Introduction
Bovine tuberculosis (BTB) is a zoonosis caused mainly byMycobacterium bovis . BTB results in productivity loss, imposition of trade barriers and risk of spread of infection to other domestic livestock, wildlife, and humans. The current annual worldwide cost of BTB is estimated at US$3 billion (Maggioli, Palmer, Thacker, Vordermeier, & Waters, 2015). Conventionally, in developed countries, control of BTB is based on test and slaughter policies in which tuberculin skin test positive cattle are deemed to be infected withM. bovis and killed. However, this approach is not applied universally. Particularly in many low- and middle-income countries (LMIC), in which this type of control is unaffordable or societally unacceptable (https://www.oiebulletin.com/wp-content/uploads/bulletins/panorama-2019-1-en.pdf). In these countries, vaccination could be used as a sustainable supplementary tool to control policies based on test and slaughter. The lead candidate vaccine against BTB is the live attenuated M. bovis bacillus Calmette-Guerin (BCG); widely used to vaccinate humans against tuberculosis. Like in humans, BCG has also shown variable efficacy in cattle, both at population and individual animal levels (H. M. Vordermeier, Jones, Buddle, Hewinson, & Villarreal-Ramos, 2016). The reasons for this variability are largely unknown, although pre-sensitisation with environmental mycobacteria interfering with BCG-induced immunity has been put forward as a possible explanation (Brandt et al., 2002) (Buddle, Wards, Aldwell, Collins, & de Lisle, 2002; Hope et al., 2005).
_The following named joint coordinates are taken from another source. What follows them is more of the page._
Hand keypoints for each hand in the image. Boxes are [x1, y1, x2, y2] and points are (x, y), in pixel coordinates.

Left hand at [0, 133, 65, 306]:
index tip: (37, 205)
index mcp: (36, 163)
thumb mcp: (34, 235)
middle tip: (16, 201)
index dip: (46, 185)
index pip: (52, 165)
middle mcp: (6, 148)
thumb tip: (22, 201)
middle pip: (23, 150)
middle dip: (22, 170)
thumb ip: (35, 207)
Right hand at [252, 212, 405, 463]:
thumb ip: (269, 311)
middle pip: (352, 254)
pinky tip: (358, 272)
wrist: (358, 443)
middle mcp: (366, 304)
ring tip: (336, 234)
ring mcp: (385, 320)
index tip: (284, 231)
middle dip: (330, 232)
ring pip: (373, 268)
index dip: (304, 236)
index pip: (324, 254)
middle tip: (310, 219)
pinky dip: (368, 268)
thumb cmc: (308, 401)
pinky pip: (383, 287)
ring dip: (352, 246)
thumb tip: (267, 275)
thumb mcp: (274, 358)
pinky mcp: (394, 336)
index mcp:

Humped cattle (Zebu, Bos taurus ssp. indicus ) are considered more resistant to some infectious diseases, including BTB, than non-humped cattle (B. taurus ssp taurus ) (Murray et al., 2013). Studies in Ethiopia have shown that Zebu cattle have a lower prevalence of skin test positivity under similar husbandry settings than Holstein-Friesian (HF) cattle (Ameni et al., 2007). There are also preliminary results indicating that Zebu (Boran) cattle were more resistant to a low dose experimental M. bovis infection than Holstein cattle (M. Vordermeier et al., 2012). However, these preliminary data using small numbers of animals need to be confirmed. Previous experiments compared the protection conferred by BCG vaccination between Zebu and European cattle breeds; whilst Zebu cattle were better protected, the number of European and crossbreed cattle used was too small to allow to draw of statistically robust conclusions on whether BCG-vaccinated Zebu cattle were differentially protected compared to other breeds (Ellwood & Waddington, 1972).
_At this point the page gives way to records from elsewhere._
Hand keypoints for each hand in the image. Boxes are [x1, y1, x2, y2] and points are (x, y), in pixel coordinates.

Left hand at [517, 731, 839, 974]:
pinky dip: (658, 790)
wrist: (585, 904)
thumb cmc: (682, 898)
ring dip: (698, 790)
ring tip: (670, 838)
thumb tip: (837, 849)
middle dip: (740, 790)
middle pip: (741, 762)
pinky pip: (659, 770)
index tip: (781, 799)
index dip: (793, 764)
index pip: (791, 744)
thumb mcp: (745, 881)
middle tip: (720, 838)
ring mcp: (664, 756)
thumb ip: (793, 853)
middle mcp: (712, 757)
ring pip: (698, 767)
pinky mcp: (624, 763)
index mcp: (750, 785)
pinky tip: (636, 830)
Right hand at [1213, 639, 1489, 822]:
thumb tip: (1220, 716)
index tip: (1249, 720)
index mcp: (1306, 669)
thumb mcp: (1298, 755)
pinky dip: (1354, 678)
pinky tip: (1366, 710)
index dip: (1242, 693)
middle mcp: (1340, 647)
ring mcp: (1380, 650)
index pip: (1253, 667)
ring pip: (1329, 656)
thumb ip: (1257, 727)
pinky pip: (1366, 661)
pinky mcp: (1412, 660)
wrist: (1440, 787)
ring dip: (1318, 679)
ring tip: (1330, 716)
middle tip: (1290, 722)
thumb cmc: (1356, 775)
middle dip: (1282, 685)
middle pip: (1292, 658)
Therefore, in this study we set out to compare the protective efficacy of BCG in Zebu and HF cattle in an experimental setting. We used an established BCG challenge model (Villarreal-Ramos et al., 2014) to compare the relative innate (in naïve animals) and adaptive (in vaccinated animals) immune response capabilities of Zebu and HF cattle to control mycobacteria in vivo using age- and gender-matched animals housed at the same location for the duration of the experimental period.